Et puis évidemment, là bas, elle a fait une chute et s’est retrouvée à l’hôpital. Mais pour mon père tout allait bien, il n’était pas question de rentrer plus tôt. Ce n’était pas grave. Je n’avais pas confiance alors j’ai donc pris des jours de congé pour aller les retrouver à Lagos et me rendre compte par moi-même. J’avais l’intention de ramener ma mère sur Paris. 
Vous savez c’est difficile cette situation ! Vous êtes l’enfant mais vous sentez bien que vous n’avez pas de légitimité. J’étais tiraillé entre l’envie de m’occuper de ma mère et le fait que mon père me faisait comprendre que c’était lui qui décidait. Et puis j’avais ma vie, ma famille, le travail. C’était compliqué. 

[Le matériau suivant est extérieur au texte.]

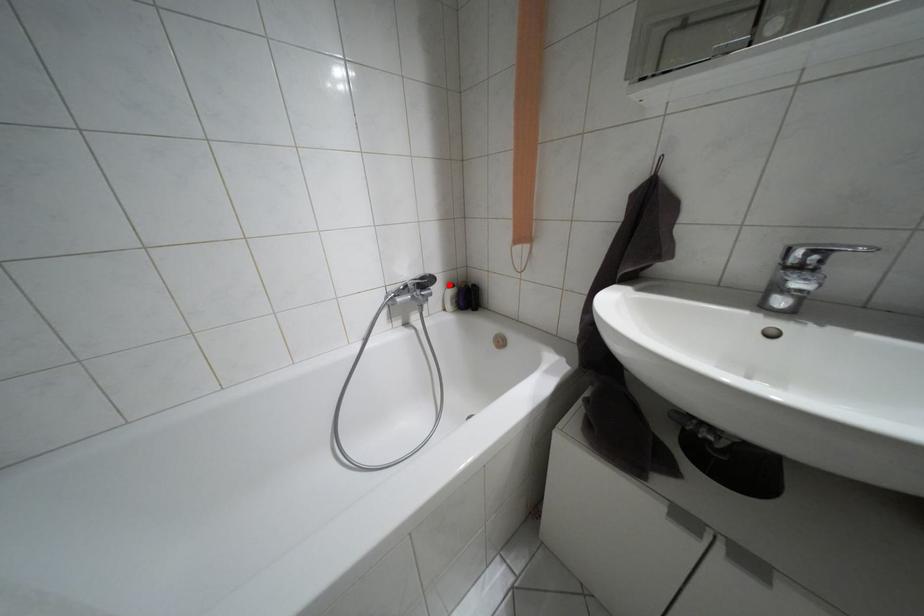
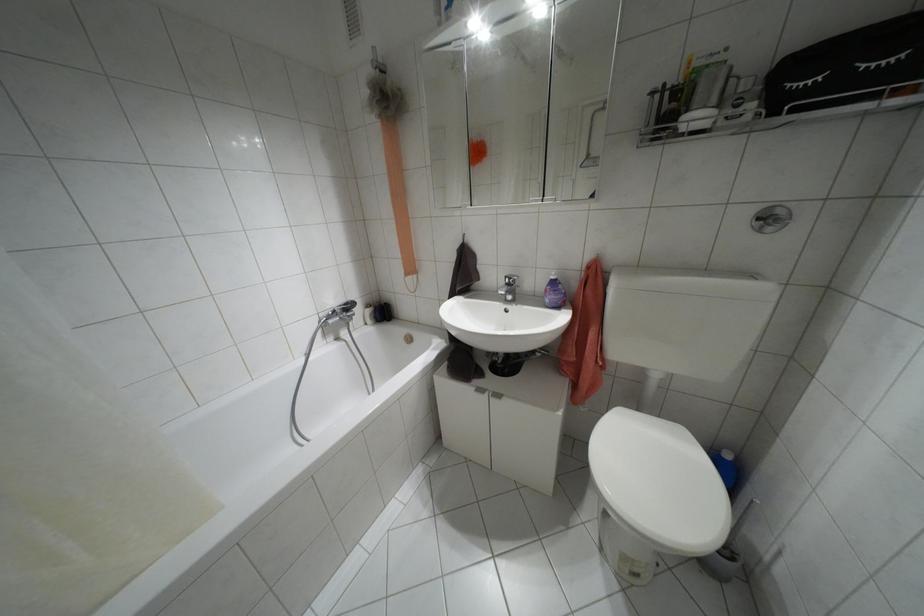
Find the pixel in the second image that matches the highlighted location in the first image.

(367, 305)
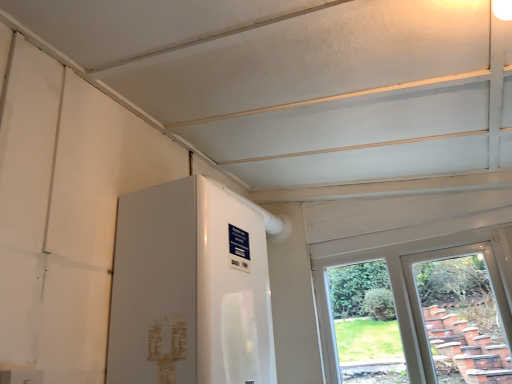
Question: Does clear glass window at right have a larger size compared to white glossy water heater at center?

Choices:
 (A) no
 (B) yes

Answer: (A)

Question: Would you say white glossy water heater at center is part of clear glass window at right's contents?

Choices:
 (A) yes
 (B) no

Answer: (B)

Question: Is clear glass window at right shorter than white glossy water heater at center?

Choices:
 (A) yes
 (B) no

Answer: (B)

Question: From the image's perspective, is clear glass window at right on white glossy water heater at center?

Choices:
 (A) no
 (B) yes

Answer: (A)

Question: Is clear glass window at right at the right side of white glossy water heater at center?

Choices:
 (A) no
 (B) yes

Answer: (B)

Question: Is clear glass window at right far from white glossy water heater at center?

Choices:
 (A) yes
 (B) no

Answer: (A)

Question: Is white glossy water heater at center at the right side of clear glass window at right?

Choices:
 (A) yes
 (B) no

Answer: (B)

Question: Considering the relative sizes of white glossy water heater at center and clear glass window at right in the image provided, is white glossy water heater at center shorter than clear glass window at right?

Choices:
 (A) no
 (B) yes

Answer: (B)

Question: From a real-world perspective, is white glossy water heater at center positioned over clear glass window at right based on gravity?

Choices:
 (A) no
 (B) yes

Answer: (B)

Question: Does white glossy water heater at center have a lesser width compared to clear glass window at right?

Choices:
 (A) no
 (B) yes

Answer: (A)

Question: Is the depth of white glossy water heater at center greater than that of clear glass window at right?

Choices:
 (A) yes
 (B) no

Answer: (B)

Question: From a real-world perspective, is white glossy water heater at center physically below clear glass window at right?

Choices:
 (A) yes
 (B) no

Answer: (B)

Question: Choose the correct answer: Is white glossy water heater at center inside clear glass window at right or outside it?

Choices:
 (A) outside
 (B) inside

Answer: (A)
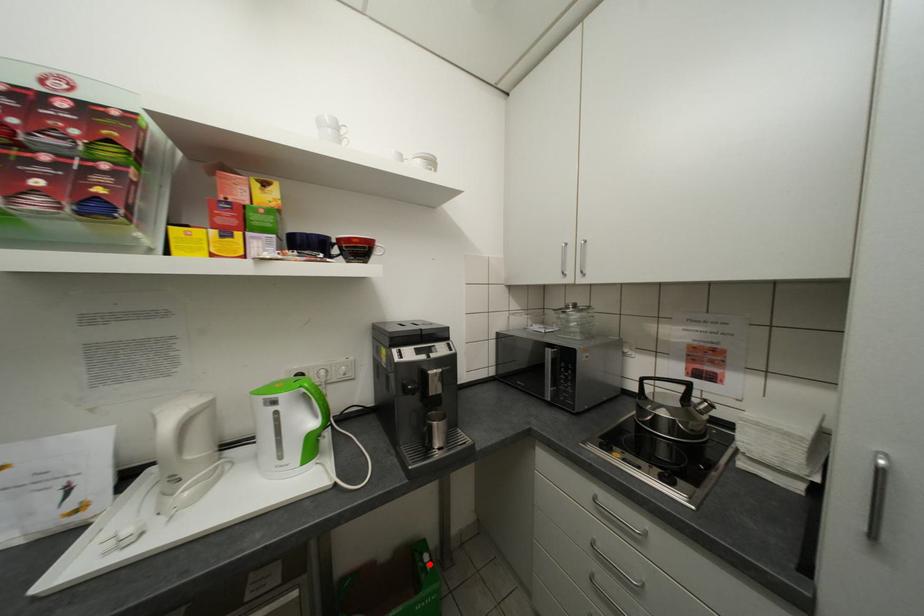
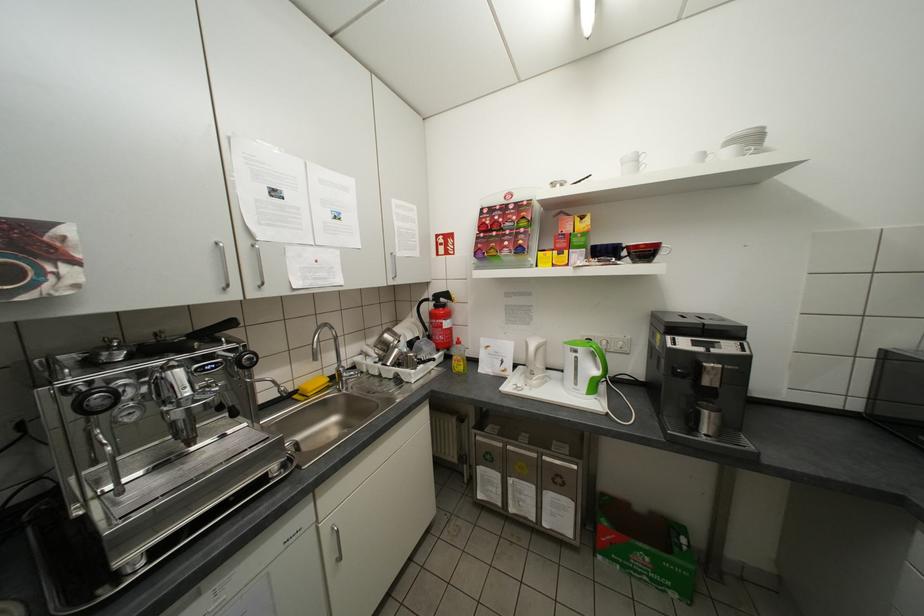
Question: A red point is marked in image1. In image2, is the corresponding 3D point closer to the camera or farther? Reply with the corresponding letter.

Choices:
 (A) The corresponding 3D point is closer.
 (B) The corresponding 3D point is farther.

Answer: (B)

Pendant cette période, on s’est beaucoup parlé avec ma sœur. Elle aussi a une vie bien remplie. On s’est demandé ce qu’on pouvait faire. On se sentait dépossédés ! Alors on a décidé d’attendre leur retour sur Paris puisque de toute façon, on ne pouvait rien faire de plus. 

Et aujourd’hui ?

Je suis très en colère contre mon père. Quand ils sont revenus, j’ai vu que mon père était très fatigué et qu’il était perdu. Depuis le diagnostic, il n’a jamais voulu savoir ce qu’était la maladie de maman ni comment ça évoluait. Mais là, il voyait bien ce qui se passait. Ma mère ne pouvait plus faire grand-chose, elle oubliait… Là mon père a bien vu qu’il ne pouvait plus la laisser seule. Alors, je lui ai dit que je pouvais m’occuper de trouver des professionnels à domicile pour l’aider car ma mère ne faisait presque plus rien. Et là, il a fini par accepter. Il se rendait compte enfin ! 

Aujourd’hui, la maladie a beaucoup évolué. Ma mère ne peut plus communiquer avec nous. Elle s’est complètement enfermée. Elle semble absente quand on vient. Elle ne sort plus du tout et elle a du mal à marcher. 

Je suis triste de la voir comme ça. Je sais qu’on ne peut rien y faire mais maintenant, ma sœur et moi, on s’inquiète pour notre père. On se demande s’il ne vaudrait pas mieux qu’elle aille dans un établissement spécialisé car on se dit que pour notre père, ça va être très difficile au quotidien. Pour l’instant, j’ai réussi à mettre un service de maintien à domicile et la toilette pour le matin. Mais jusqu’à quand on va pouvoir continuer comme ça ? Ma sœur et moi on culpabilise. Pourtant, on a fait tout ce qu’on pouvait. 

Finalement, maintenant, je me demande ce que cela aurait changé si notre père n’avait pas été dans le déni et s’il avait accepté dès le début d’être aidé. Au moins, je me dis qu’il a continué à vivre comme avant et que tout ce temps où il a tout refusé, ça n’a pas empêché la maladie d’évoluer. Et puis je m’interroge aussi sur la place des enfants dans une situation comme la nôtre. Bien sûr, si elle avait été en danger, ça aurait été différent. Alors on continue ma sœur et moi à voir nos parents et aujourd’hui, on essaye surtout de montrer à notre père qu’on est là et qu’il peut compter sur nous.